The publication of Jacqueline de Romilly's Histoire et raison
chez Thucydide in 1956 virtually transformed scholarship on
Thucydides. Rather than mining The Peloponnesian War to speculate
on its layers of composition or second-guess its accuracy, it
treated it as a work of art deserving rhetorical and aesthetic
analysis. Ahead of its time in its sophisticated focus upon the
verbal texture of narrative, it proved that a literary approach
offered the most productive and nuanced way to study Thucydides.

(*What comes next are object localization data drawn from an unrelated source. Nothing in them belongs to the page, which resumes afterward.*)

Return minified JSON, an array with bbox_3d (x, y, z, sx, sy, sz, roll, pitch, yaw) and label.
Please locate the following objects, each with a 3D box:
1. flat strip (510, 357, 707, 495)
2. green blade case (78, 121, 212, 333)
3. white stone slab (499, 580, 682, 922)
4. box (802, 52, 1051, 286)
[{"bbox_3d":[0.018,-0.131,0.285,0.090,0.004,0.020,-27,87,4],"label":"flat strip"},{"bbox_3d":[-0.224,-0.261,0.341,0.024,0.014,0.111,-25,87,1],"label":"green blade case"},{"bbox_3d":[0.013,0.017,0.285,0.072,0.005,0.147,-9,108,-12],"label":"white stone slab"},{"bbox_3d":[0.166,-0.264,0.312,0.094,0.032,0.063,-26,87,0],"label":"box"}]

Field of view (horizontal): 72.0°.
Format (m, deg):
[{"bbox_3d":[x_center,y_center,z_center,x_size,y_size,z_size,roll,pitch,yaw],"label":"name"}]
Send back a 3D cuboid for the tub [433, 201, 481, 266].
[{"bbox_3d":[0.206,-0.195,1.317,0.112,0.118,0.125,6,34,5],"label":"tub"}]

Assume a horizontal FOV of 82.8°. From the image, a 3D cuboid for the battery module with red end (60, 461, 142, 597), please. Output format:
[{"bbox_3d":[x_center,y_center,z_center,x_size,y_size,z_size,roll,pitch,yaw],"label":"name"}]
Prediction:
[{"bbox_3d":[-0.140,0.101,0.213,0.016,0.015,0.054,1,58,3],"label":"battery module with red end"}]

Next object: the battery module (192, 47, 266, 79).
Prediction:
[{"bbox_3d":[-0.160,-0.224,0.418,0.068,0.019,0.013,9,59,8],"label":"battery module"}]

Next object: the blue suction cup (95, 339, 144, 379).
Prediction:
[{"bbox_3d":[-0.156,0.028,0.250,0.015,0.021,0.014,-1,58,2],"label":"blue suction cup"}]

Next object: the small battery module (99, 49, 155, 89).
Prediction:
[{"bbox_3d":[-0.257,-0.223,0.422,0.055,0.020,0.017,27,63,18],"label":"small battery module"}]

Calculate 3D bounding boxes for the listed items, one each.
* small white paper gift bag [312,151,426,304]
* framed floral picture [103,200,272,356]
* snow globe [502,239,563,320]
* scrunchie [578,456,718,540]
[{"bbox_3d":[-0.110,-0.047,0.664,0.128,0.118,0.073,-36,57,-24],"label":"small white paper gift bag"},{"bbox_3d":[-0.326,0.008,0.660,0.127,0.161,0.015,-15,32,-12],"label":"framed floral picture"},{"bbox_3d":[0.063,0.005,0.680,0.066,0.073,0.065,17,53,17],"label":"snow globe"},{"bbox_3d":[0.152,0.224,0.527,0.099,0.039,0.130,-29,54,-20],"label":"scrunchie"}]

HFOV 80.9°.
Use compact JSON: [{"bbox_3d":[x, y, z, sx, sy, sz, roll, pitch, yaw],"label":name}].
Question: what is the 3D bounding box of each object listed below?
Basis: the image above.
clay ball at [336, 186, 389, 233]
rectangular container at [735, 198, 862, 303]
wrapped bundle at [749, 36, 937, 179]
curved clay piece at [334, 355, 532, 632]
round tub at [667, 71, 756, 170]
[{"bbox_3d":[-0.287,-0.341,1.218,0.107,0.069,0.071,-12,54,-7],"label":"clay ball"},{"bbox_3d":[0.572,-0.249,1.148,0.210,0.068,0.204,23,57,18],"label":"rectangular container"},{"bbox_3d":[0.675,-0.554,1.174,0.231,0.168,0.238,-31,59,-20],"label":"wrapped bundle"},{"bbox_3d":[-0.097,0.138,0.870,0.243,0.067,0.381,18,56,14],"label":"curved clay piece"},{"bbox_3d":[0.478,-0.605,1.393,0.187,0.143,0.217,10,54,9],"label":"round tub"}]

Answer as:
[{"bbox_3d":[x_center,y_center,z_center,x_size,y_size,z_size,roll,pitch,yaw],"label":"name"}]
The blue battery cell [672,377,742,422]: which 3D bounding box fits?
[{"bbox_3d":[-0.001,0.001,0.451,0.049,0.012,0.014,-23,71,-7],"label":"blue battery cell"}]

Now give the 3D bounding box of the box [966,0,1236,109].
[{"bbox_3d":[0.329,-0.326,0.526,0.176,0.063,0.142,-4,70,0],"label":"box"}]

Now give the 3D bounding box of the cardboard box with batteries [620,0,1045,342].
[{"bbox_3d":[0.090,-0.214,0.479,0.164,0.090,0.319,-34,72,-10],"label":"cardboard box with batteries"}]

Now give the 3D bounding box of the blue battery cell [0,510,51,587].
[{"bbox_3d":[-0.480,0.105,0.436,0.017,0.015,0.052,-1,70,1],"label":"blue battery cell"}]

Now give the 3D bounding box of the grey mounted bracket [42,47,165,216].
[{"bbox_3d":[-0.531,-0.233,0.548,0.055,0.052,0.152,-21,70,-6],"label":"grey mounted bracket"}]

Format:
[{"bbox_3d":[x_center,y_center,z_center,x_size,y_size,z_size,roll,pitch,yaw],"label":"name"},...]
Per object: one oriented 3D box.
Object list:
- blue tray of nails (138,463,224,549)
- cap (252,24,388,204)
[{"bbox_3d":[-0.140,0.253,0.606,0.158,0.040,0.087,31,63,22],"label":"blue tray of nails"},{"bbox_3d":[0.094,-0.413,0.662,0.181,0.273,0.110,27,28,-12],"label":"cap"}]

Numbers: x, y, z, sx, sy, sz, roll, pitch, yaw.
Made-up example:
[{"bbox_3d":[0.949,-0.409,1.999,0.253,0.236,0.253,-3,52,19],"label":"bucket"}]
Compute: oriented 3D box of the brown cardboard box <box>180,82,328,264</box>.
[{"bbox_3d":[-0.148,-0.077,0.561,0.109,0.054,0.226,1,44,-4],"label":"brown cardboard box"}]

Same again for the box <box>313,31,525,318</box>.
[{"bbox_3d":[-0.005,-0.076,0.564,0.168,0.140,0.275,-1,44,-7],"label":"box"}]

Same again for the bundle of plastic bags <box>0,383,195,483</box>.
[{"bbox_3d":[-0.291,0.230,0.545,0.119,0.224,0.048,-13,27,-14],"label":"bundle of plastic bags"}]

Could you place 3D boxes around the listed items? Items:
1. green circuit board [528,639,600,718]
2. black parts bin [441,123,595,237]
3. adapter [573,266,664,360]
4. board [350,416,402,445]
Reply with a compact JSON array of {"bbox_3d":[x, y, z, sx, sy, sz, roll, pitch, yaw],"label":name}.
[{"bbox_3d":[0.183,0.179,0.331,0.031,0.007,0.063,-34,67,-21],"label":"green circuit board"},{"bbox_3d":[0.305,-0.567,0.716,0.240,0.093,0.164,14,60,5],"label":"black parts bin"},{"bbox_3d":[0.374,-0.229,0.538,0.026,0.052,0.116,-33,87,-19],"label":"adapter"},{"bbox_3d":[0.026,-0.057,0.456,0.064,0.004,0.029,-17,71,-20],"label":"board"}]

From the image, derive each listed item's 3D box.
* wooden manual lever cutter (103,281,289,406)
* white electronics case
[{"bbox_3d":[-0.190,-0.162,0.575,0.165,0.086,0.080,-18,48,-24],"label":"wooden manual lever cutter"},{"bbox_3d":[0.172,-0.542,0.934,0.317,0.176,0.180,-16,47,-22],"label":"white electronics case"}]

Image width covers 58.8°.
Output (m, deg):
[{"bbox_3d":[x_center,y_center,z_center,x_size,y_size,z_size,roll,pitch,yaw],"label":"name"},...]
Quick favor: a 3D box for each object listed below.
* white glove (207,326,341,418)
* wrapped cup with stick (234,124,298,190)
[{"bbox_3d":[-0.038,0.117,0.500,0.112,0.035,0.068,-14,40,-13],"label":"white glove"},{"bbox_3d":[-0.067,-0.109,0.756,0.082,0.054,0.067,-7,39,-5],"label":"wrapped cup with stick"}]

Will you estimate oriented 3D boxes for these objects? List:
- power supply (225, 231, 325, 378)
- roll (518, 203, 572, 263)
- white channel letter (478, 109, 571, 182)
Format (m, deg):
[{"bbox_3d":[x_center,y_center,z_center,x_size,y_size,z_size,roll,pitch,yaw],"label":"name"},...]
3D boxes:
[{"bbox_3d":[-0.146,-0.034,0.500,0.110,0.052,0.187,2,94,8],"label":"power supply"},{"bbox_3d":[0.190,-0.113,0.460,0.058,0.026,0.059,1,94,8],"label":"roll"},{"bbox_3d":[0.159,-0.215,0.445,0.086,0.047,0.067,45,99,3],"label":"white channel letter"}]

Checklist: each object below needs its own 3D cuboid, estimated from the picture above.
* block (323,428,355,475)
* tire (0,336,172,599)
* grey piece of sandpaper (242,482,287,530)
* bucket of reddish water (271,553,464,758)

Still in print in the original French, the book has influenced
numerous Classicists and historians, and is now available in
English for the first time in a careful translation by Elizabeth
Trapnell Rawlings. The Cornell edition includes an introduction by
Hunter R. Rawlings III and Jeffrey Rusten tracing the context of
this book's original publication and its continuing influence on
the study of Thucydides.
Romilly shows that Thucydides constructs his account of the
Peloponnesian War as a profoundly intellectual experience for
readers who want to discern the patterns underlying historical
events. Employing a commanding logic that exercises total control
over the data of history, Thucydides uses rigorous principles of
selection, suggestive juxtapositions, and artfully opposed speeches
to reveal systematic relationships between plans and outcomes,
impose meaning on the smallest events, and insist on the constant
battle between intellect and chance. Thucydides' mind found in
unity and coherence its ideal of historical truth.